In 2020, he received funding from Wellcome Trust and the British Podcast Awards Fund "to draw attention to the health inequalities and disparities experienced by queer Black people in the UK." The same year, he was awarded funding from the European Cultural Foundation to explore "queer Black solidarity across Europe during the COVID-19 crisis".

Busy Being Black was awarded Best Black LGBTQ Podcast at the 2021 Black Podcasting Awards.

==Controversy==
Rivers was hired by Gay Times as marketing manager in January 2017 and promoted to editor in October of that year. In November 2017, he was fired from Gay Times after Buzzfeed UK reported that he had used his Twitter account in the past for tweets which were variously homophobic, racist, transphobic, antisemitic and body-shaming.

In September 2019, he was invited to speak at London Podcast Festival alongside Campbell X "to discuss his journey into audio, finding his confidence after such a public setback and the transformative impact of learning that we are not alone in our anger."

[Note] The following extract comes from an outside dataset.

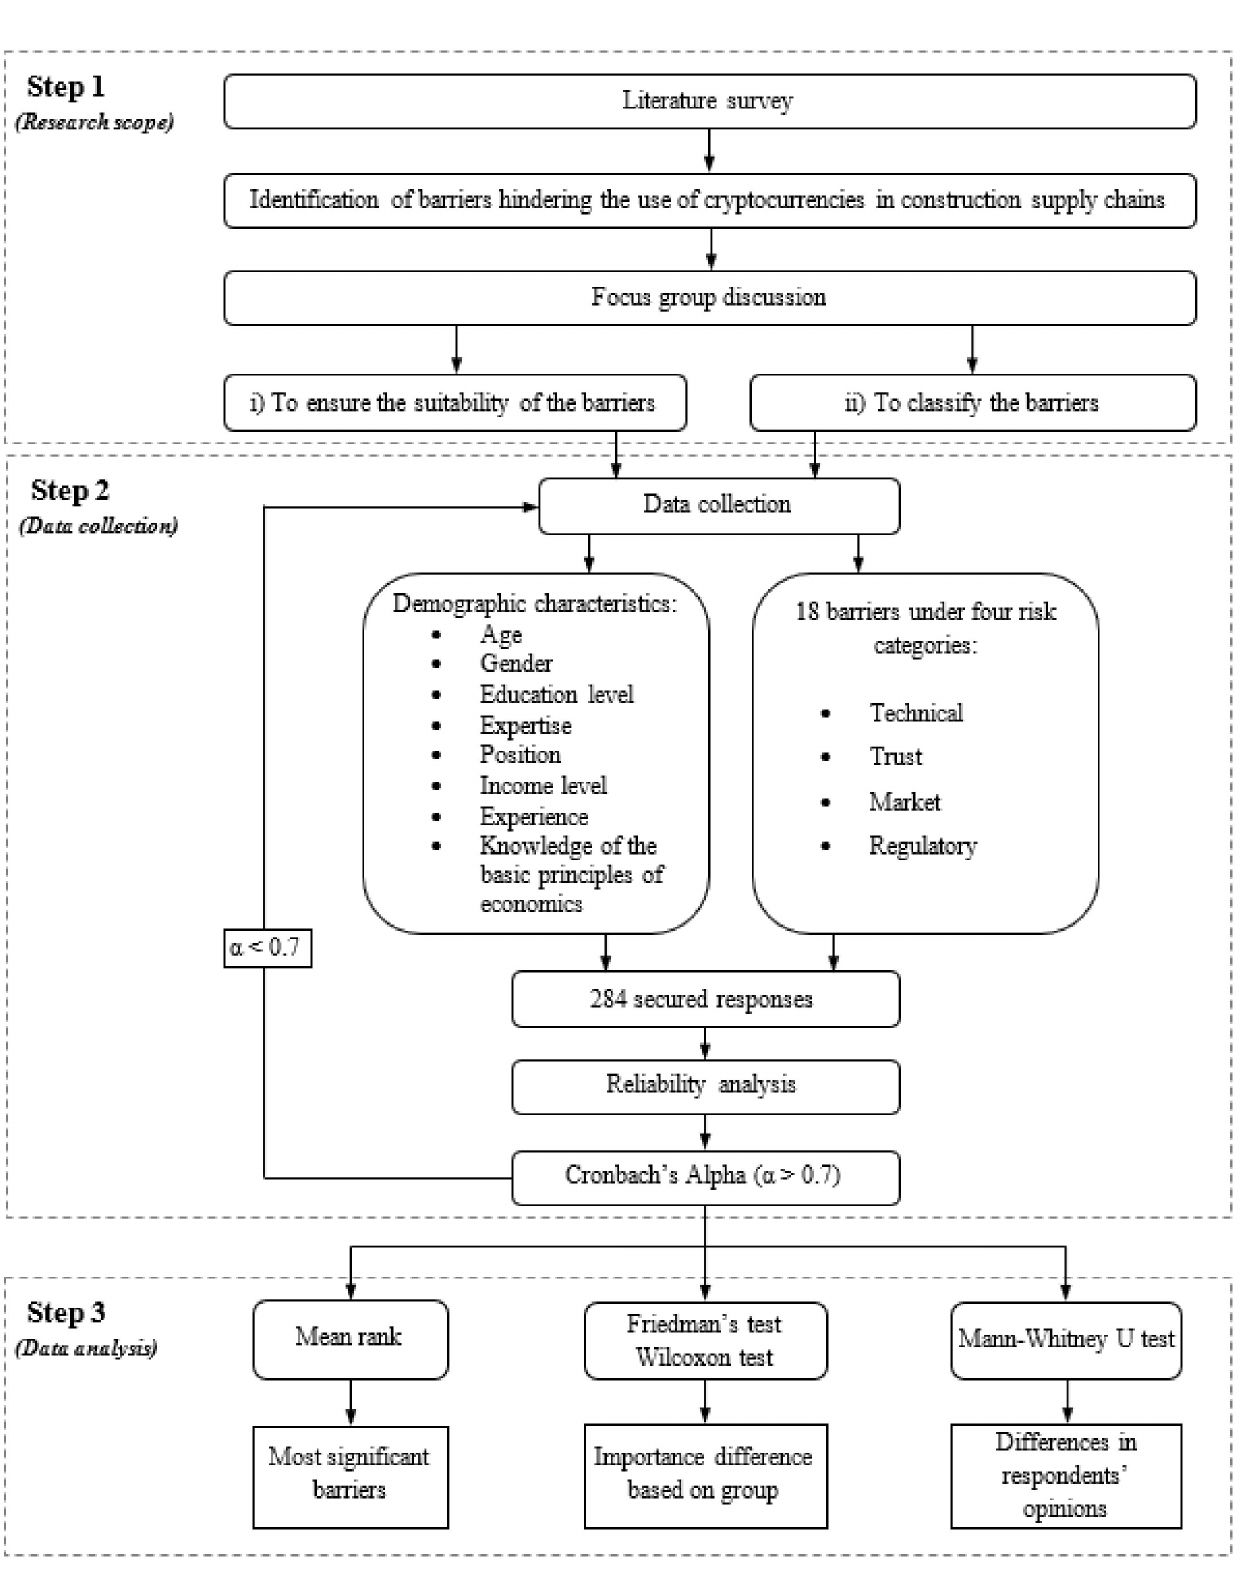
Figure 2. Research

In October 2019, in an interview with Metro, Rivers said he "paid a dear price, but the right price, for [his] very public mistakes." He said "it's right that we speak up when someone makes a mistake. And the onus really is on the person who's made that mistake to go; 'I've really f***ed up, how can I make this better?'"

In June 2021, Gay Times invited Rivers onto the Media Watch podcast with political activist and whistleblower Shahmir Sanni to discuss cancel culture.